== Supplied text ==
━━━

[TIP] failing tests after upgrading Mock 0.7 to 0.8

Julian Berman julian at grayvines.com
Tue Nov 20 14:36:15 PST 2012

While I certainly agree with Martin (that in Python I would not expect this to
appear in a changelog, and subclasses should always be upcalling) a quick
bisect shows that the change that did this was revision 772:


where mocks stopped relying on having __setattr__ being ignored during
initialization. I am guessing that at one point or another Michael Foord will
chime in anyhow but it seems like the reason for the change is just because
that isn't really documented behavior that was meant to be relied upon, as
above, and since things are a bit simpler this way, sooner or later it was just
made, and your thing broke.

So yeah, I'd personally recommend that you just tell everyone to call super,
since this is usually the thing that's expected to be happening when
subclassing. Here especially, the things __init__ is setting up are enabling
mock to distinguish things like non-mock attributes etc. which is definitely


On Wed, Nov 21, 2012 at 09:08:06AM +1100, Martin Pool wrote:
> On 21 November 2012 09:03, Martin Pool <mbp at sourcefrog.net> wrote:
>     On 21 November 2012 08:47, Michael <mock at webhippo.net> wrote:
>         I would like to respectfully answer this:
>     It doesn't look like you succeeded in answering respectfully.
>         This is a super un-useful answer.

━━━

== Data extract ==
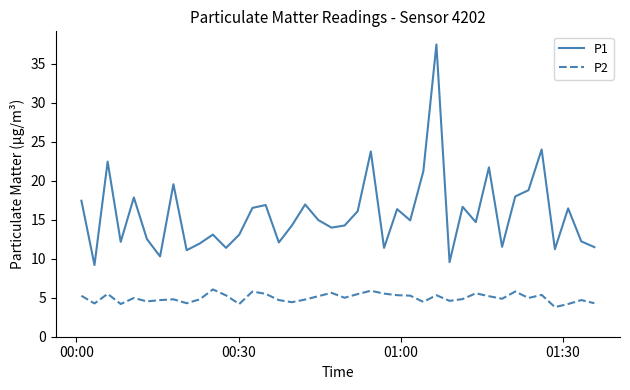

Rank the series by their maximum value, from lowest to highest.

P2, P1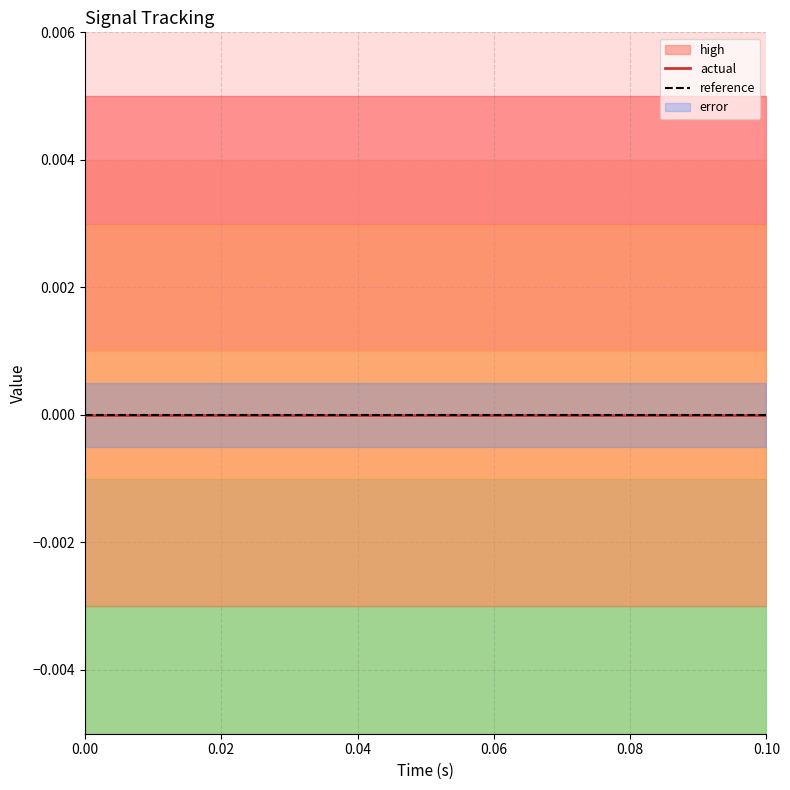

True or false: reference and actual intersect in this chart.

False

━━━

== Exercise instructions ==
(a) Return the part of the mailing list post about failing Mock tests from "On Wed, Nov" to "super un-useful answer.", copied word for word.
(b) Resume the mailing list post about failing tests after the upgrade from Mock 0.7 to 0.8, starting right after its final sentence.

== Task answers ==
(a)
On Wed, Nov 21, 2012 at 09:08:06AM +1100, Martin Pool wrote:
> On 21 November 2012 09:03, Martin Pool <mbp at sourcefrog.net> wrote:
>     On 21 November 2012 08:47, Michael <mock at webhippo.net> wrote:
>         I would like to respectfully answer this:
>     It doesn't look like you succeeded in answering respectfully.
>         This is a super un-useful answer.

(b)
>         1. Yes it worked in 0.7.2
>         2. No the docs did not mention the __init__/super was call was
>         required. For all we knew it was not required.
>         3. The docs also do not mention like all kinds of things, like that one
>         should step on one foot while using mock ... that does not mean we
>         should do them.
> That's true; nor does it mention you must have Python installed, or your
> computer must be switched on.  I don't think it would be useful for every
> Python library's documentation to repeat the basics of how to use Python.
> I don't think super constructor calls are an especially well designed aspect of
> Python, because the default behavior is generally not what you want (not to
> mention multiple inheritance.)  But, it is what it is, and code that doesn't
> call upwards is generally wrong already.
> I expect if you sent a patch to Mock that does mention this they'd probably
> take it.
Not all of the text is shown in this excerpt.